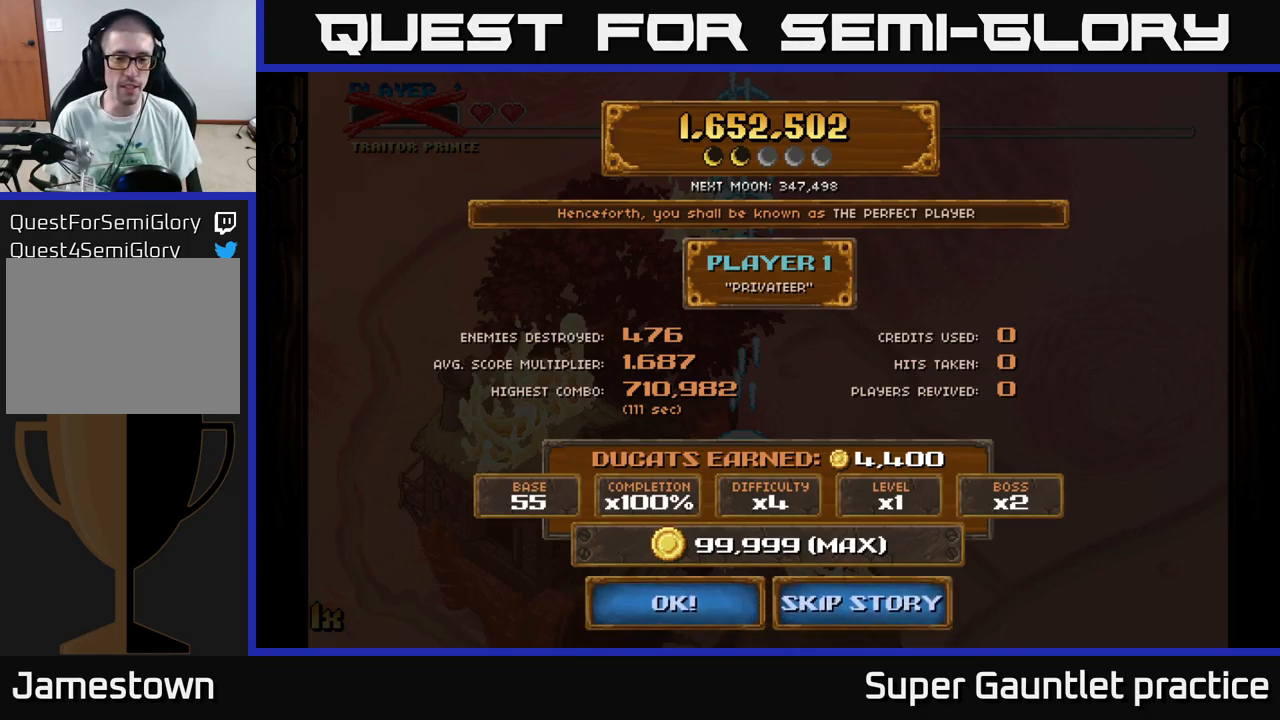
Gameplay with a controller (Xbox layout); each line is a JSON object with the inputs held at the frame after it. "events" lists button and stick changes between this image and that frame as [ms after this image, input, new state], when the widget could be followed in between. Not read: right_stick.
{"buttons": [], "left_stick": "center", "events": [[317, "left_stick", "right"], [500, "left_stick", "center"]]}
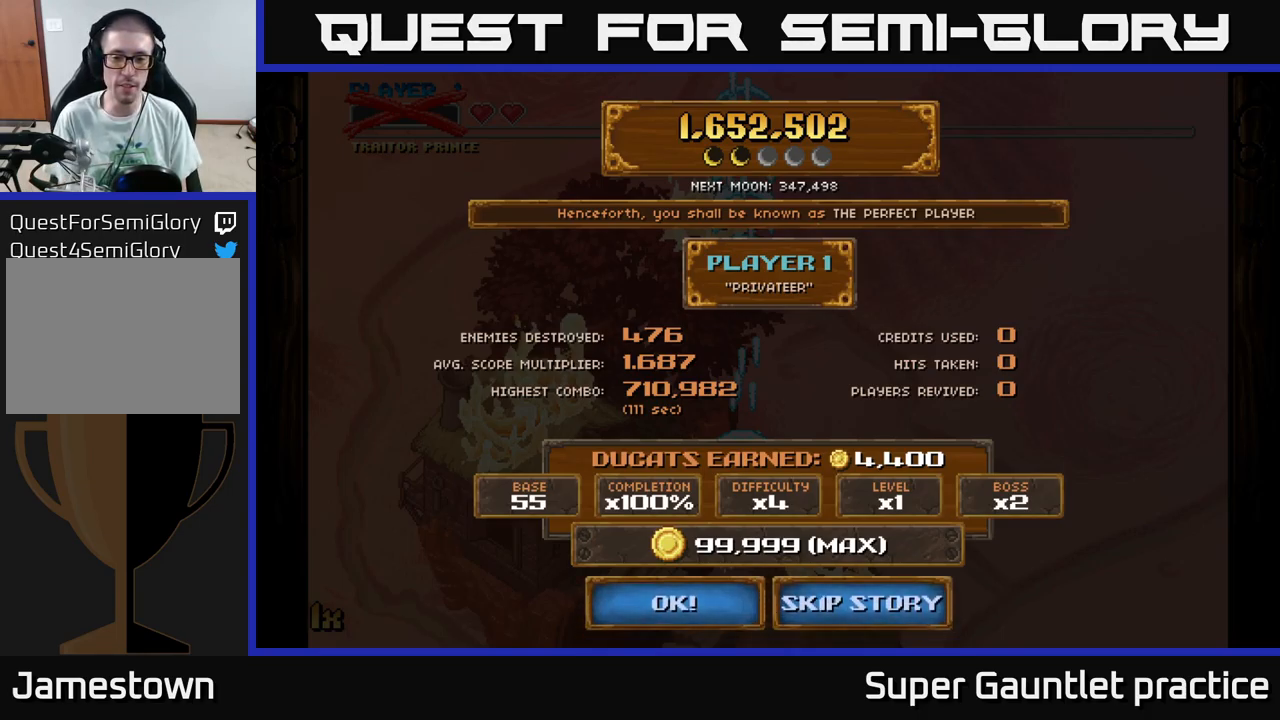
{"buttons": [], "left_stick": "left", "events": [[167, "left_stick", "up"], [334, "left_stick", "center"], [484, "left_stick", "left"]]}
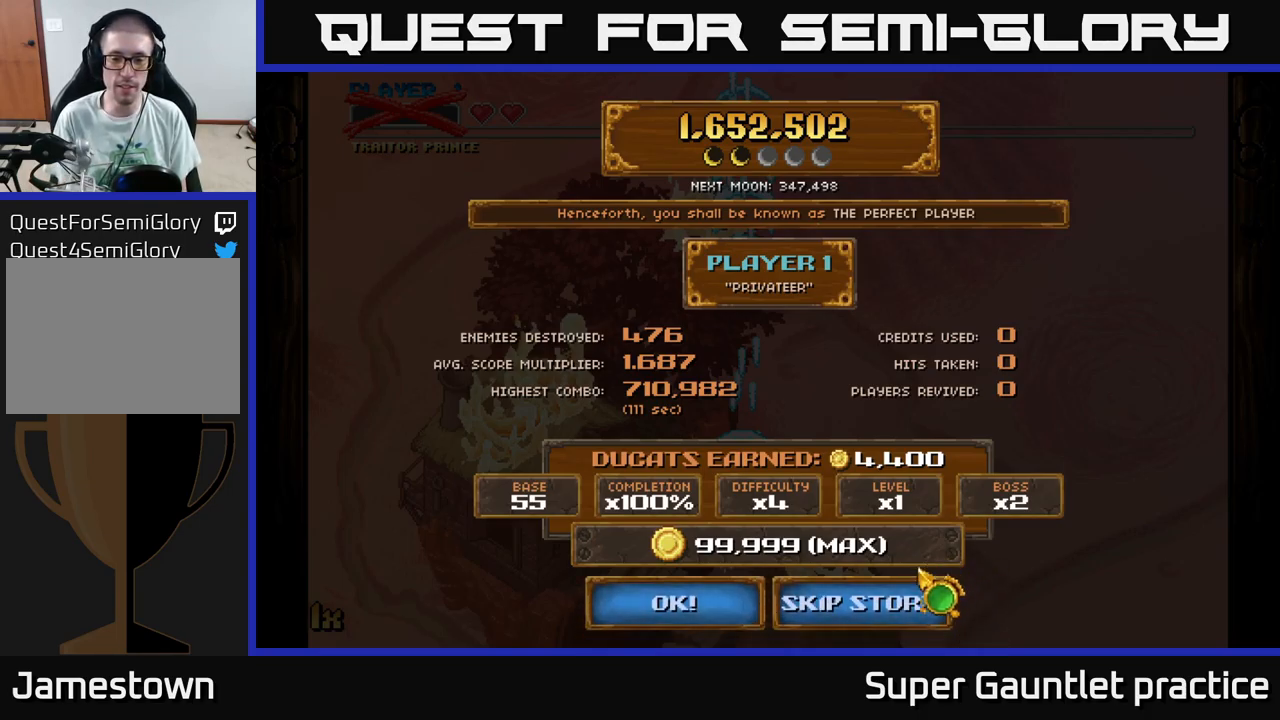
{"buttons": ["A"], "left_stick": "center", "events": [[117, "left_stick", "center"], [217, "A", "down"], [300, "A", "up"], [350, "left_stick", "down"], [467, "left_stick", "center"], [484, "A", "down"]]}
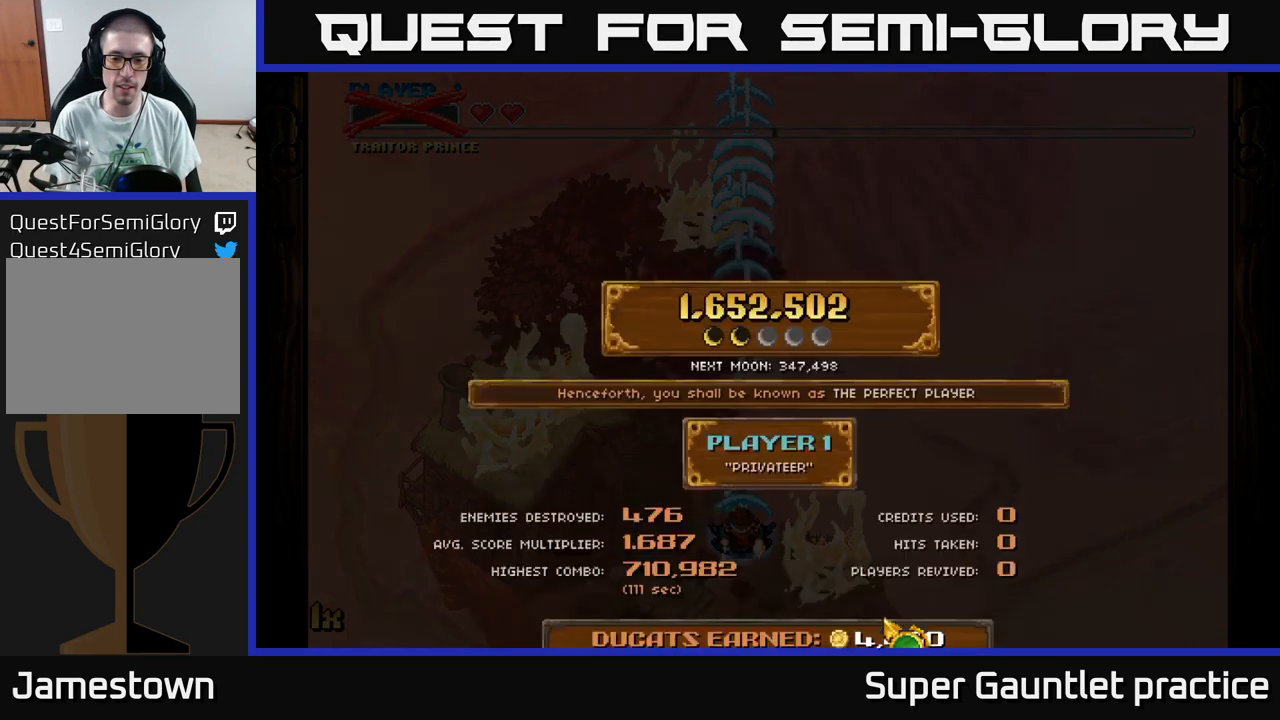
{"buttons": [], "left_stick": "center", "events": [[84, "A", "up"]]}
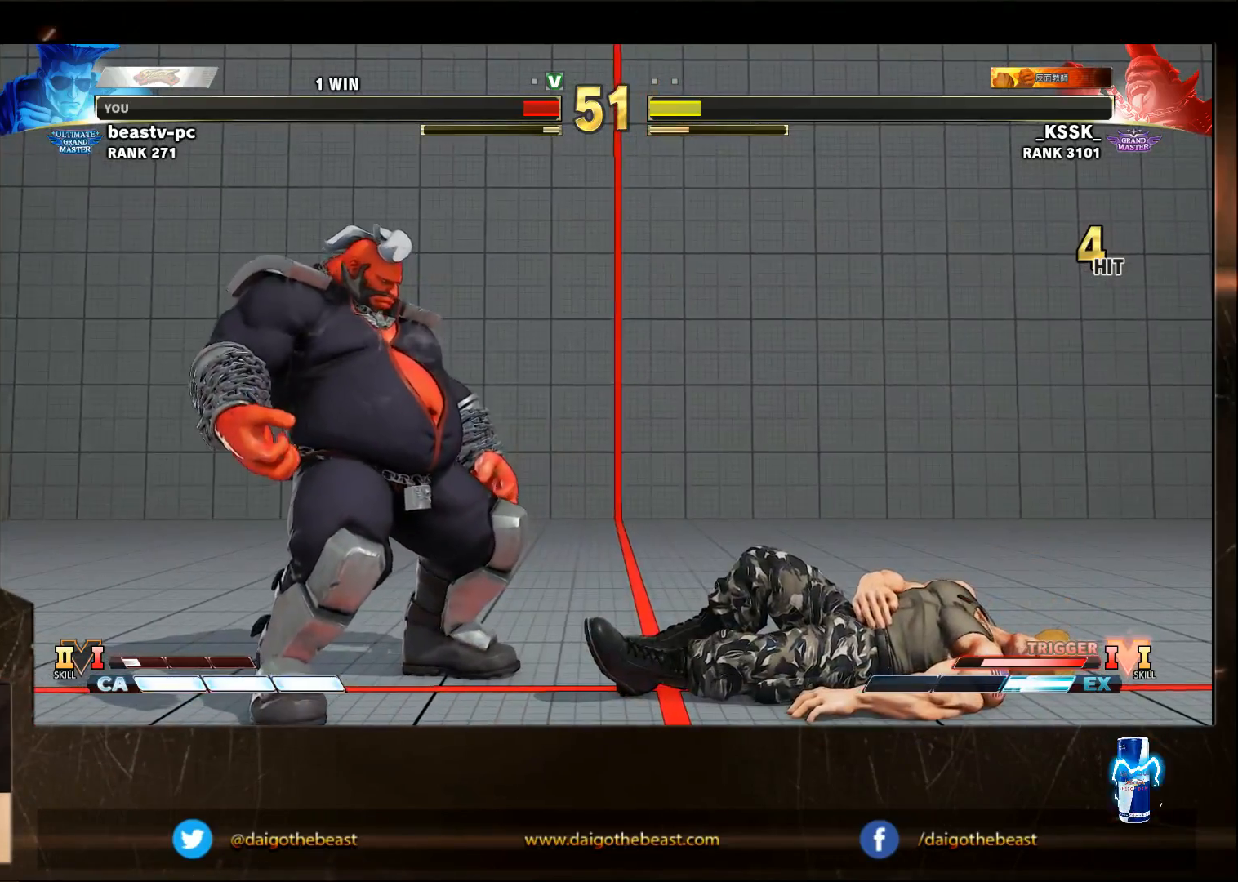
Gameplay with a controller (arcade stick); each line is a JSON object with the inputs held at the frame after it (dt_ms = milliseconds from this image to that frame). "events" lists button and stick changes between this image and that frame as [ms after this image, input, new state], when the widget could be followed in between. Not read: L3 MK R3.
{"dt_ms": 500, "buttons": ["CIRCLE"], "left_stick": "center", "events": [[467, "left_stick", "center"]]}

## Task directions
Your response must consist of the material above, reproduced word for word, with the images omitted.

## Exercise answer
Gameplay with a controller (Xbox layout); each line is a JSON object with the inputs held at the frame after it. "events" lists button and stick changes between this image and that frame as [ms after this image, input, new state], when the widget could be followed in between. Not read: right_stick.
{"buttons": [], "left_stick": "center", "events": [[317, "left_stick", "right"], [500, "left_stick", "center"]]}
{"buttons": [], "left_stick": "left", "events": [[167, "left_stick", "up"], [334, "left_stick", "center"], [484, "left_stick", "left"]]}
{"buttons": ["A"], "left_stick": "center", "events": [[117, "left_stick", "center"], [217, "A", "down"], [300, "A", "up"], [350, "left_stick", "down"], [467, "left_stick", "center"], [484, "A", "down"]]}
{"buttons": [], "left_stick": "center", "events": [[84, "A", "up"]]}
Gameplay with a controller (arcade stick); each line is a JSON object with the inputs held at the frame after it (dt_ms = milliseconds from this image to that frame). "events" lists button and stick changes between this image and that frame as [ms after this image, input, new state], when the widget could be followed in between. Not read: L3 MK R3.
{"dt_ms": 500, "buttons": ["CIRCLE"], "left_stick": "center", "events": [[467, "left_stick", "center"]]}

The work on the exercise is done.